In preparing for today’s blog post, I tried to figure out a way to incorporate the lyrics from:  “If Loving You Is Wrong, I Don’t Wanna Be Right.”  I couldn’t do it.  Instead, the real message of today’s post is a maxim that I learned back in law school:  “The law does not provide a remedy for every wrong.”  In other words, an employee who has been “done wrong” does not automatically possess a legal right to sue his employer.   Two Alabama employees recently learned that lesson when they tried to sue their employers for discrimination.

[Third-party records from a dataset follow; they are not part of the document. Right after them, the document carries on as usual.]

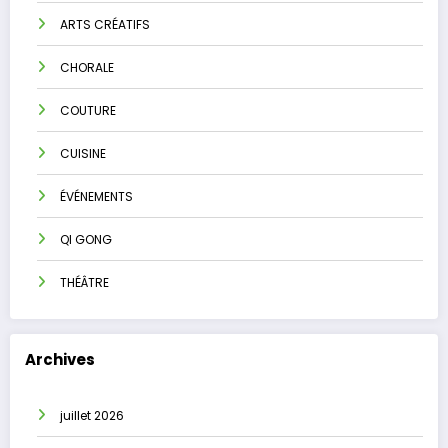
ARTS CRÉATIFS
CHORALE
COUTURE
CUISINE
ÉVÉNEMENTS
QI GONG
THÉÂTRE
Archives
juillet 2026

In Stubbs v. Compass Bank, No. 2:18-cv-00661-RDP, 2018 WL 5084860 (N.D. Ala. Oct. 18, 2018), Pamela Stubbs sued Regions Bank for gender discrimination because she was “treated differently and dealt with more harshly than one of her male coworkers.”  At the time of her lawsuit, she remained a current employee of Regions. Nevertheless, she was suing because she took sick leave, and then was “pulled into meetings” about her attendance, but a male employee was not subjected to scrutiny for his sick leave.  United States District Judge David Proctor found that Ms. Stubbs’s allegation did not satisfy a crucial requirement of a gender discrimination claim:  an “adverse employment action.”  Title VII of the Civil Rights Act of 1964 only provides a remedy to employees who suffer “a serious and material change in the terms and conditions, or privileges of employment.”  Generally, there must be “a significant change in employment status such as hiring, firing, failing to promote, reassignment with significantly different responsibilities, or a decision causing a significant change in benefits.”  Judge Proctor found that getting “pulled into meetings” did not satisfy that standard.

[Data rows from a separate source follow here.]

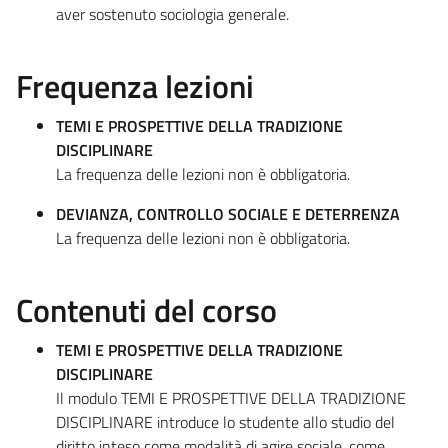
aver sostenuto sociologia generale.
Frequenza lezioni
TEMI E PROSPETTIVE DELLA TRADIZIONE
DISCIPLINARE
La frequenza delle lezioni non è obbligatoria.
DEVIANZA, CONTROLLO SOCIALE E DETERRENZA
La frequenza delle lezioni non è obbligatoria.
Contenuti del corso
TEMI E PROSPETTIVE DELLA TRADIZIONE
DISCIPLINARE
Il modulo TEMI E PROSPETTIVE DELLA TRADIZIONE
DISCIPLINARE introduce lo studente allo studio del
diritto inteso come modalità di agire sociale, come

Magistrate Judge John Ott reached a similar conclusion on Martinez v. City of Birmingham, No. 2:18-cv-0465-JEO, 2018 WL 5013861 (N.D. Ala. Oct. 16, 2018).  In that case, Randy Martinez sued under Title VII for race and national origin discrimination.  His claim was based upon a litany of conduct, including: (1) unjust discipline by placing a letter of reprimand in his employee file; (2) transfer or reassignment to different departments within a short amount of time; (3) working in an area segregated/isolated from other employees; (4) failure to train and/or offer the Martinez continuing education opportunities; (5) unreasonable workload expectations; and (6) falsely investigating Martinez for failure to follow rules and regulations.  Judge Ott noted that “not all conduct by an employer negatively affecting an employee constitutes an adverse employment action capable of supporting liability under Title VII.”  He then reviewed Mr. Martinez’s allegations and concluded that none of the “wrongs” gave him a legal right to sue under Title VII.

The Stubbs and Martinez decisions don’t give employers carte blanche authority to treat their employees like dirt.  From a practical perspective, employers should want their employees to have some level of job satisfaction.  From a legal perspective, Stubbs and Martinez also demonstrate that employers can get sued for differential treatment, and spend legal fees defending that treatment, even if they ultimately win.  So, the true lesson to be learned is:  treat your employees right, and  you hopefully won’t get sued.  But, if an employee sues you just for being “done wrong,” you will probably have a good defense.